• [Problem statement]:
Across the lines of the records below, how many have the string "rect" in them? Answer with the number alone.
BEGIN Records supplied
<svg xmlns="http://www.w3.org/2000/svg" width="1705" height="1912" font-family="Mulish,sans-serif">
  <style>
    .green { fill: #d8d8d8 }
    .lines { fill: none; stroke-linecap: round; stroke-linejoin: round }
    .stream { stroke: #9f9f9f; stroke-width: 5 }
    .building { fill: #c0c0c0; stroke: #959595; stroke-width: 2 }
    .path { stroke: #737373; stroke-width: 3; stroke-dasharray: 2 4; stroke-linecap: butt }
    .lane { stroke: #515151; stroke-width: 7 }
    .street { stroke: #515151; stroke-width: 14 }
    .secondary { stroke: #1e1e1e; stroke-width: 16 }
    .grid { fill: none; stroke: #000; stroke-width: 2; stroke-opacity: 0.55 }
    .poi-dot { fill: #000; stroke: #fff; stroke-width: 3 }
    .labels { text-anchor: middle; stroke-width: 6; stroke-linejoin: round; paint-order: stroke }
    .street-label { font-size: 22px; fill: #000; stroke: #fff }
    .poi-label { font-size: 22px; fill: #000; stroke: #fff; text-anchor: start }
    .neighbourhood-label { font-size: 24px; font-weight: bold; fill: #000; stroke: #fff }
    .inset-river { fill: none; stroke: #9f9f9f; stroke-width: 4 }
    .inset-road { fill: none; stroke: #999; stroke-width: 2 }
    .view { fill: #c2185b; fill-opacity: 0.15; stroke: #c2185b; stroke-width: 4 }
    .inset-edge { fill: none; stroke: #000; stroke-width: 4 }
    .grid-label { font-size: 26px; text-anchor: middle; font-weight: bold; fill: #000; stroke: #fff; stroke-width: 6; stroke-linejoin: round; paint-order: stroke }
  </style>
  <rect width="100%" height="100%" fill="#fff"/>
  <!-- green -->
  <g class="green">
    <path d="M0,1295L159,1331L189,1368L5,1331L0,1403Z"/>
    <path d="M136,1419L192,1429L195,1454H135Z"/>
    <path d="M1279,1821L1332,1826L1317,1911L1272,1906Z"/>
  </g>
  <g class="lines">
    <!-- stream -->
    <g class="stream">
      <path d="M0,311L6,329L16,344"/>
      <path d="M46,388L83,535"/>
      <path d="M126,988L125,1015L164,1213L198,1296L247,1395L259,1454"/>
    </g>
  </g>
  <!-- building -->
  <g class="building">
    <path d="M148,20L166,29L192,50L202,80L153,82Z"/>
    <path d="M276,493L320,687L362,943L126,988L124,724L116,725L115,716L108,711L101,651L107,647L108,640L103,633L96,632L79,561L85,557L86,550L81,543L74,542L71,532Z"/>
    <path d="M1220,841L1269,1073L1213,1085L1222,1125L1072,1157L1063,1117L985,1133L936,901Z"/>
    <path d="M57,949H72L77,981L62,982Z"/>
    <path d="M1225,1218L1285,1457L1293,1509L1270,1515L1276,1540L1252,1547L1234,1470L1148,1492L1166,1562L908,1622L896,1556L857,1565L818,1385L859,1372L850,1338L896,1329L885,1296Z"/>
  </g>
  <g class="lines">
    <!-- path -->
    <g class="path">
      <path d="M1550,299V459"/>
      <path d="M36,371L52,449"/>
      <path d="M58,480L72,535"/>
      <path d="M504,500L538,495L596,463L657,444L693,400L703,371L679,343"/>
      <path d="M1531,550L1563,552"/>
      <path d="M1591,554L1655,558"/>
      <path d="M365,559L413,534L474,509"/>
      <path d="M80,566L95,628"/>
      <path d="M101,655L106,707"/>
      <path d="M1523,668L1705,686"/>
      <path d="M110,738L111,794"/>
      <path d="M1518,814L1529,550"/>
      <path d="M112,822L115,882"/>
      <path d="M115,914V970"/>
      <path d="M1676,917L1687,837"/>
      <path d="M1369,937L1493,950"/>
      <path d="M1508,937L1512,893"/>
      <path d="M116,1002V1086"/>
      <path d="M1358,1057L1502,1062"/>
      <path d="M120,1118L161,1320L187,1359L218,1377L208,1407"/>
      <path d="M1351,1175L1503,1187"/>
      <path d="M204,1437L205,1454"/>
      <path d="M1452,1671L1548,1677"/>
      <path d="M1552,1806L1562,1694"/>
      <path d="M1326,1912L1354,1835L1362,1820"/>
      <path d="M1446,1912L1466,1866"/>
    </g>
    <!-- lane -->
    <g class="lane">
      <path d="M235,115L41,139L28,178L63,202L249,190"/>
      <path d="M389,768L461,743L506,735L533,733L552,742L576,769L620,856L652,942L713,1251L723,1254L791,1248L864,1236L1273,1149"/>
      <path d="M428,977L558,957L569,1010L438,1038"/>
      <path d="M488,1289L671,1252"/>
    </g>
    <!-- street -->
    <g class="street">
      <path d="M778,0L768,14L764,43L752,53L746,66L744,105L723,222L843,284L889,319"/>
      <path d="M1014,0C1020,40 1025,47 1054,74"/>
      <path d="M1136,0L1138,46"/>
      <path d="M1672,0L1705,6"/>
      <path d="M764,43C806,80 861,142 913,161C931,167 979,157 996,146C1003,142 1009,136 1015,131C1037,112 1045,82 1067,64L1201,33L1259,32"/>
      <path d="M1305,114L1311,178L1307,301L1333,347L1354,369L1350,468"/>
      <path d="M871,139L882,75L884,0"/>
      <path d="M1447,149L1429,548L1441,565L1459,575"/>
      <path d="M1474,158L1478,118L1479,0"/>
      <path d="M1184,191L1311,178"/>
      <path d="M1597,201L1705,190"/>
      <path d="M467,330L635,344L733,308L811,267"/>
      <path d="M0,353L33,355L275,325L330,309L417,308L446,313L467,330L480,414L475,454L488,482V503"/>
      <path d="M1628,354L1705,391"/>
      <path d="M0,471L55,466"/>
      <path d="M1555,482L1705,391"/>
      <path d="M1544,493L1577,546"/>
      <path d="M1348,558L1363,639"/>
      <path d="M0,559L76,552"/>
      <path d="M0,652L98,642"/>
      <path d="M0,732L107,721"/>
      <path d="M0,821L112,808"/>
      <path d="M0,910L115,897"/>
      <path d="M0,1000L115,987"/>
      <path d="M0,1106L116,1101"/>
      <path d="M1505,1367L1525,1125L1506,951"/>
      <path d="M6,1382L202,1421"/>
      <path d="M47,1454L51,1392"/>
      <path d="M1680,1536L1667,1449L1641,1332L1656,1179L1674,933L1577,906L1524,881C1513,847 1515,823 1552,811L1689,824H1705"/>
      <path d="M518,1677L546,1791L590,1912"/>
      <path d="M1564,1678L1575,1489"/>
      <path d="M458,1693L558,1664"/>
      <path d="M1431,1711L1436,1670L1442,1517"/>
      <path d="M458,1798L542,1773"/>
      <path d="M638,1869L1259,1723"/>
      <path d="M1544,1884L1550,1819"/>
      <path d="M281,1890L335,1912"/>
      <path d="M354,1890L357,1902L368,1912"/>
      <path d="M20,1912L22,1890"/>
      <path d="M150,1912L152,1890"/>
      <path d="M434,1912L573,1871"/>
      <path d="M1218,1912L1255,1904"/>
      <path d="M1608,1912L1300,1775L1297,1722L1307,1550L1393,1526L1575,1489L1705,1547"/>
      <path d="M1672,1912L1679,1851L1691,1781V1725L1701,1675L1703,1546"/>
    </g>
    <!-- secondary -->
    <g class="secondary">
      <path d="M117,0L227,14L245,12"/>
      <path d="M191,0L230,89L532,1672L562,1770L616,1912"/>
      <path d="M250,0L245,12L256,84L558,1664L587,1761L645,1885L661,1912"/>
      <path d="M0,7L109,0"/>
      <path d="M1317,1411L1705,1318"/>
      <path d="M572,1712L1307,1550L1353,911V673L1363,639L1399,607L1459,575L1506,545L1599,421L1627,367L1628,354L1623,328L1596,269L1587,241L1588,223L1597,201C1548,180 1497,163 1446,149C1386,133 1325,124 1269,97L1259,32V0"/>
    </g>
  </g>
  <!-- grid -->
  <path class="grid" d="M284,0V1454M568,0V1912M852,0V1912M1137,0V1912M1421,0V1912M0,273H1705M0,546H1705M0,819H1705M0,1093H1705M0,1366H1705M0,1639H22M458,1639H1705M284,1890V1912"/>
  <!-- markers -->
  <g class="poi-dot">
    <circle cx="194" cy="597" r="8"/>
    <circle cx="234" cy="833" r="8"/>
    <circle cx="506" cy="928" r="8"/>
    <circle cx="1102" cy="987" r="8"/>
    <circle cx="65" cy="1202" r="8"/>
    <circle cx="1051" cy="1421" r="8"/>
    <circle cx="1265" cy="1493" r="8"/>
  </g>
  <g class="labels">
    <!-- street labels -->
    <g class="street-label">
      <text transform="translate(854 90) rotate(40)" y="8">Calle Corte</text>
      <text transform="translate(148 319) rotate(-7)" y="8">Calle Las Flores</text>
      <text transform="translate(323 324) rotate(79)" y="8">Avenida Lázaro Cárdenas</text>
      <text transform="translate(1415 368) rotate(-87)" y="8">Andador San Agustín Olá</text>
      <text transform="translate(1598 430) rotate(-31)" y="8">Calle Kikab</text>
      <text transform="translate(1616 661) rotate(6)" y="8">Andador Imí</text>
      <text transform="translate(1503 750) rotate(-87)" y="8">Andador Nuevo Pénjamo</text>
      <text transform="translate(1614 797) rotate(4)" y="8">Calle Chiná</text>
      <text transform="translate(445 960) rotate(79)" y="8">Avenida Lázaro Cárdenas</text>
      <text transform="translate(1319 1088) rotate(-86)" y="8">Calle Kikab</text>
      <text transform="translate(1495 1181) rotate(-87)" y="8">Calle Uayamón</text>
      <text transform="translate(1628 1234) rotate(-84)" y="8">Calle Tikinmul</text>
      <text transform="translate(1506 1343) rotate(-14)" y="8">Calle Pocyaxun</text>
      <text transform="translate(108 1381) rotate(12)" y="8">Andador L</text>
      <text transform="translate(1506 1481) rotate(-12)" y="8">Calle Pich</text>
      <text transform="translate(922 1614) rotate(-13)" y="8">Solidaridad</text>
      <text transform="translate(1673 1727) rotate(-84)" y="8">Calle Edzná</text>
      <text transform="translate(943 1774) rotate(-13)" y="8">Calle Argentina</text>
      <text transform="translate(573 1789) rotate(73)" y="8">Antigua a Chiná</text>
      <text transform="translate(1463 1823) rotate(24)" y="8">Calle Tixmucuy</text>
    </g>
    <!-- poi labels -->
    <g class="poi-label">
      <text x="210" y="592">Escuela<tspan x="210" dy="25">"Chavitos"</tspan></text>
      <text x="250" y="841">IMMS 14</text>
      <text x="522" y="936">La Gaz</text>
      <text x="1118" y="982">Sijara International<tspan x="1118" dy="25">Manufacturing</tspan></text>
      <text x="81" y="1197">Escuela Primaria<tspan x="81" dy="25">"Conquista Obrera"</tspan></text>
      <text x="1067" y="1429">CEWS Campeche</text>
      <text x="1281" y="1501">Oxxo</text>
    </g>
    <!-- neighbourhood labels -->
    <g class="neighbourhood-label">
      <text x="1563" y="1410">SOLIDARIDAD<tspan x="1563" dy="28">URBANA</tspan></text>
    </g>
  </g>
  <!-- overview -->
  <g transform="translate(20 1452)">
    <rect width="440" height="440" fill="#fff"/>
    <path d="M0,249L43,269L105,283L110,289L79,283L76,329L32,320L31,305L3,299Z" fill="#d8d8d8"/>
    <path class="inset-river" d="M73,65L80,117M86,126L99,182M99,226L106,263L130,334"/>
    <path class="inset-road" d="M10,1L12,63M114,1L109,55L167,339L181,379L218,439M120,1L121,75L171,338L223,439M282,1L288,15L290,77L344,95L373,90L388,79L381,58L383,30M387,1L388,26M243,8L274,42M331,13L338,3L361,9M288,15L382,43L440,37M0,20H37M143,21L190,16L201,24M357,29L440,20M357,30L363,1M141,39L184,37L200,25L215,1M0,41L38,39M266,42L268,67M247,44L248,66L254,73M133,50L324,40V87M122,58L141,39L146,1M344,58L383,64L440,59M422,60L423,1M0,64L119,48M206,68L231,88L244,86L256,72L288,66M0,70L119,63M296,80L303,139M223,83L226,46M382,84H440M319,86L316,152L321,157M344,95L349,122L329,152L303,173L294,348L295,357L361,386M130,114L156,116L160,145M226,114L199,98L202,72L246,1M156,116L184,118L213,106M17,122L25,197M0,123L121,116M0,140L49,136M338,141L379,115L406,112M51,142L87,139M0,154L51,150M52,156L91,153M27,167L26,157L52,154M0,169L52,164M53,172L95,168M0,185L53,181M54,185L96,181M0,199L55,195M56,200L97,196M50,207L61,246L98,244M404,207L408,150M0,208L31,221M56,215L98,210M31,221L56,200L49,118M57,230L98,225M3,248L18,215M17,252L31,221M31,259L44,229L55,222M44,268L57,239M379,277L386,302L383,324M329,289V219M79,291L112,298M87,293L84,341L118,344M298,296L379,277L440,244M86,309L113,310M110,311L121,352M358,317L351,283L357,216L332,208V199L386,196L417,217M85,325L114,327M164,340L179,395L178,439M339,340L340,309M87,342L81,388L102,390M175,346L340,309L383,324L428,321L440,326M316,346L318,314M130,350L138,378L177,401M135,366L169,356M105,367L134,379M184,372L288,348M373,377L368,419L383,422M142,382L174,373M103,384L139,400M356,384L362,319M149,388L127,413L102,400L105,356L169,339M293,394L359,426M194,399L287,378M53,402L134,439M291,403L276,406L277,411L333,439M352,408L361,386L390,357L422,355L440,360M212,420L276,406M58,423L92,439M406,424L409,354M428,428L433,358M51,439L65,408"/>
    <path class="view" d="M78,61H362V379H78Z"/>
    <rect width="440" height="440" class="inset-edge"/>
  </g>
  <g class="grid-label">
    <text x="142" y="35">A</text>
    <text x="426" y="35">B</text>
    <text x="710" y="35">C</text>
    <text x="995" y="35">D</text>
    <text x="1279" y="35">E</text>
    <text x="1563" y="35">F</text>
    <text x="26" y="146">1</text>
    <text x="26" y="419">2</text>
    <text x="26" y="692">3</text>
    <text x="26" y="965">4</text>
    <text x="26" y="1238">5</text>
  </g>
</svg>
END Records supplied
• [Answer box]:
3